I have some­thing to con­fess: I am guilty of judg­ing some books by their cov­ers. And if I’d seen Chains of Fol­ly first, with­out already know­ing that Gel­lis is a good author and I enjoy this par­tic­u­lar series, I would­n’t have had any rea­son to pick it up for a look. I might have tak­en it for a text­book edi­tion of some­thing fre­quent­ly assigned to lit­er­a­ture class­es (read: bor­ing!), but not the lat­est vol­ume in a good series by an estab­lished, award-win­ning author. Tor/Forge pub­lished the first three, and they were of much high­er qual­i­ty than what Five Star Books has put out.

That Tor/Forge did­n’t buy book four tells me that Gel­lis prob­a­bly had a con­tract for a tril­o­gy, but it did­n’t sell as well as the pub­lish­er hoped, so they weren’t inter­est­ed in more of that tale. Still, I loved the first two books, and was def­i­nite­ly pay­ing atten­tion to see if there was a third, but did­n’t hear that it was actu­al­ly out until recent­ly. It was pub­lished in 2002! I know that Gel­lis is one of the authors I put in my Ama­zon “Eyes” list (which seems to have stopped work­ing at some point), and I did­n’t hear a thing. I have to won­der if the pub­lish­er just did­n’t both­er to mar­ket the book at all.

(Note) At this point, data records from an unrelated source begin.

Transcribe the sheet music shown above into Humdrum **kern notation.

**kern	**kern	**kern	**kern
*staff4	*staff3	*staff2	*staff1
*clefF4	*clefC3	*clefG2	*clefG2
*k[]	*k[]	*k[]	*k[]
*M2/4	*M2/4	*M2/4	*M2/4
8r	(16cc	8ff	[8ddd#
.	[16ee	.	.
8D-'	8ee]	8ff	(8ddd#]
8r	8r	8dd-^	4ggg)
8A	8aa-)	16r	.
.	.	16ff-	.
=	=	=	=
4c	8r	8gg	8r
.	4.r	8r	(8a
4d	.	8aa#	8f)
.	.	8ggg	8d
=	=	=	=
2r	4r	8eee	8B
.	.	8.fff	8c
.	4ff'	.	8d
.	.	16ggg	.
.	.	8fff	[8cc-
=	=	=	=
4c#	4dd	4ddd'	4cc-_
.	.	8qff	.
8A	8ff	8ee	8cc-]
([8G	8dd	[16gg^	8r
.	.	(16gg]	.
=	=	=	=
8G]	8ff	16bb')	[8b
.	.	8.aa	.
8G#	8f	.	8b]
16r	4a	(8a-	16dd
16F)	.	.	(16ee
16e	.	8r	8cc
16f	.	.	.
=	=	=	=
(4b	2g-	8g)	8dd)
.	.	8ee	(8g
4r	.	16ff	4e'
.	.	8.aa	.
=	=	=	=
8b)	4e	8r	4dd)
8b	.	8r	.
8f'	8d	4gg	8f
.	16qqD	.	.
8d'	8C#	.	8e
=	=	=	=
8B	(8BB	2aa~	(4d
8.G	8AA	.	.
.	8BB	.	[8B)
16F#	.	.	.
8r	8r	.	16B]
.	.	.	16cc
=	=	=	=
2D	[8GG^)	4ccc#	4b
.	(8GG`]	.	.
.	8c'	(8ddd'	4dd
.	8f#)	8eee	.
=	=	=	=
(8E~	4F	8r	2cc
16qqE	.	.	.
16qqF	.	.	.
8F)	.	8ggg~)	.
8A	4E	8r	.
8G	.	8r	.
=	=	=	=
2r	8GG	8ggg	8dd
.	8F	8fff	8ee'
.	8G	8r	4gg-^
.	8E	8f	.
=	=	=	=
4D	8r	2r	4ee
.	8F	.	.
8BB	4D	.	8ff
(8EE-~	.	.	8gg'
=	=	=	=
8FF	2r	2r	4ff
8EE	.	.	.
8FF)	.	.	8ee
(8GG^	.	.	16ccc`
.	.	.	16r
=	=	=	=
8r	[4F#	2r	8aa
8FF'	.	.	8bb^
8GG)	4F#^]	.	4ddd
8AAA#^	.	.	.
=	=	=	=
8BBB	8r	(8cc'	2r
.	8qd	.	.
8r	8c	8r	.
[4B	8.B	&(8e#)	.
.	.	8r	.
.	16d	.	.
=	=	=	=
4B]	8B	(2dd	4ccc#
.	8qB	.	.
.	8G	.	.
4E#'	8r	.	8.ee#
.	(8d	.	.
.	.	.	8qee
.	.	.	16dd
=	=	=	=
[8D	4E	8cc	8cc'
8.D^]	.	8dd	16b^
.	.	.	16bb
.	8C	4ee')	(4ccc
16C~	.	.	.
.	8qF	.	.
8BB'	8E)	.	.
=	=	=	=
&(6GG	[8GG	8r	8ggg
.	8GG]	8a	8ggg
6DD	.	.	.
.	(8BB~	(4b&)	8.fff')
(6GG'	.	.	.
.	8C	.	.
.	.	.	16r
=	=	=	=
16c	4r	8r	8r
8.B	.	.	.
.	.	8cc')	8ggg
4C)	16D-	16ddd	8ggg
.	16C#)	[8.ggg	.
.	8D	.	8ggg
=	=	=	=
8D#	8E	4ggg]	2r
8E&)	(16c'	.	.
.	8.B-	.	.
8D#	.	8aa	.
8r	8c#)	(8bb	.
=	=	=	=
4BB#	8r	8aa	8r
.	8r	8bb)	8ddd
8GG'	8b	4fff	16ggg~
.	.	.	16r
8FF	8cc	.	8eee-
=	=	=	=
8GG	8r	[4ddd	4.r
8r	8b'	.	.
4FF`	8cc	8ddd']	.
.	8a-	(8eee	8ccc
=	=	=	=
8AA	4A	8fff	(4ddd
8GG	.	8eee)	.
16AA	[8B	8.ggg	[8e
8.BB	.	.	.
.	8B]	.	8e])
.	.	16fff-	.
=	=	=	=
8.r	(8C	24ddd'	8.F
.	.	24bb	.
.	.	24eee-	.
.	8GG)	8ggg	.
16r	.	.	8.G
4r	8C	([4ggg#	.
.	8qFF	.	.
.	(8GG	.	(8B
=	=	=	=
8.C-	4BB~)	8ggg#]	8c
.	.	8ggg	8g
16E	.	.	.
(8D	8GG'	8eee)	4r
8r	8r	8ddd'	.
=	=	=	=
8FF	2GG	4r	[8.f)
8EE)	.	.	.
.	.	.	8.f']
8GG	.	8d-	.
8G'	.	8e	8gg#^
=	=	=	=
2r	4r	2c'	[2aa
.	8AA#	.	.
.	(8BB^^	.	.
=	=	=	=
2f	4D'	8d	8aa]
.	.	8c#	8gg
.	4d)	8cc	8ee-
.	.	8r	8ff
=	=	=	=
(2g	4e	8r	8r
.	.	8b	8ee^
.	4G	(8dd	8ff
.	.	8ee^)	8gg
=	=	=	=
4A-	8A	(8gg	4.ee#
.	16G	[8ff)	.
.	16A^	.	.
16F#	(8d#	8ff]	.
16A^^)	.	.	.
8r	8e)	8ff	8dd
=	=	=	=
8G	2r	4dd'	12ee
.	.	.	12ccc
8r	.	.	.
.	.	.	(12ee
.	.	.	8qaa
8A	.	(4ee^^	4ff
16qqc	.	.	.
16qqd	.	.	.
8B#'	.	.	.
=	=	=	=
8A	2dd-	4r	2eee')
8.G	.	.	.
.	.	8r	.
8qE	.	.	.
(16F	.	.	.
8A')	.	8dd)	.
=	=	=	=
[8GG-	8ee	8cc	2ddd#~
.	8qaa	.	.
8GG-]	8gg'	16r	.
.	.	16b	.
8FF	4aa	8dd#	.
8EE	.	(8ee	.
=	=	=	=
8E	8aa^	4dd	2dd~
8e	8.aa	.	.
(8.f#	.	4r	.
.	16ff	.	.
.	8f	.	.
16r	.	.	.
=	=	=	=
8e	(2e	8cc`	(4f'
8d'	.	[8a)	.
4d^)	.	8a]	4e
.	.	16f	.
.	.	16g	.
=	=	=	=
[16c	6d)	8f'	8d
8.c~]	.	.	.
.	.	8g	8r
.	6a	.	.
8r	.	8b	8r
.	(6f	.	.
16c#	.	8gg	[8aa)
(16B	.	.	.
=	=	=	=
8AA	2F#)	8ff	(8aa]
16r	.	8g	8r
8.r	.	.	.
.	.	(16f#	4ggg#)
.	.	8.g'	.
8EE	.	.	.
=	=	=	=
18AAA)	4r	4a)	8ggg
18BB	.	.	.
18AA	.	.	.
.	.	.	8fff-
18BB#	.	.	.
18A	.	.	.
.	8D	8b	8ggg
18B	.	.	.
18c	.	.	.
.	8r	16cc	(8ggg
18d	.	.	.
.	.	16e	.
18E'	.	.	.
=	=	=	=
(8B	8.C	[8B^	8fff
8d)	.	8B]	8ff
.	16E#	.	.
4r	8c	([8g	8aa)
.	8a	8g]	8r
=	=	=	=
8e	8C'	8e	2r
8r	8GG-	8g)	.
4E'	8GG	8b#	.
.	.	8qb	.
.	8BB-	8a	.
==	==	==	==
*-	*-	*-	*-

These days, Gel­lis is bet­ter known for co-author­ing fan­ta­sy books with Mer­cedes Lack­ey. That’s too bad, as her his­tor­i­cal fic­tion is rich­ly detailed and authen­tic. Lack­ey’s name has been used to sell so much crap that I just don’t both­er any more, even if I like what the co-author has done on her own. Any­thing Lack­ey has touched in the last decade, at least, is for­mu­la­ic and trite. There were some good points in some of her ear­li­er books, which I might even be able to re-read some day—but after the first few trilo­gies they were just too pre­dictable.

I also read two books by Vic­ki Pet­ters­son this week, the lat­est book in Tanya Huf­f’s Con­fed­er­a­tion series, and Her Roy­al Spy­ness by Rhys Bowen. That last jumped off the new book shelves at me because of the cute name and nice cov­er. I don’t know that I’ll read any­thing else by Bowen, but it was an inter­est­ing depar­ture for me.

I’ve got sev­er­al books of poet­ry and some non-fic­tion in the mix, as well. I tend to read those in lit­tle nib­bles, as I like to think about the poems rather than rat­tle on through them. I’ll share some of that soon.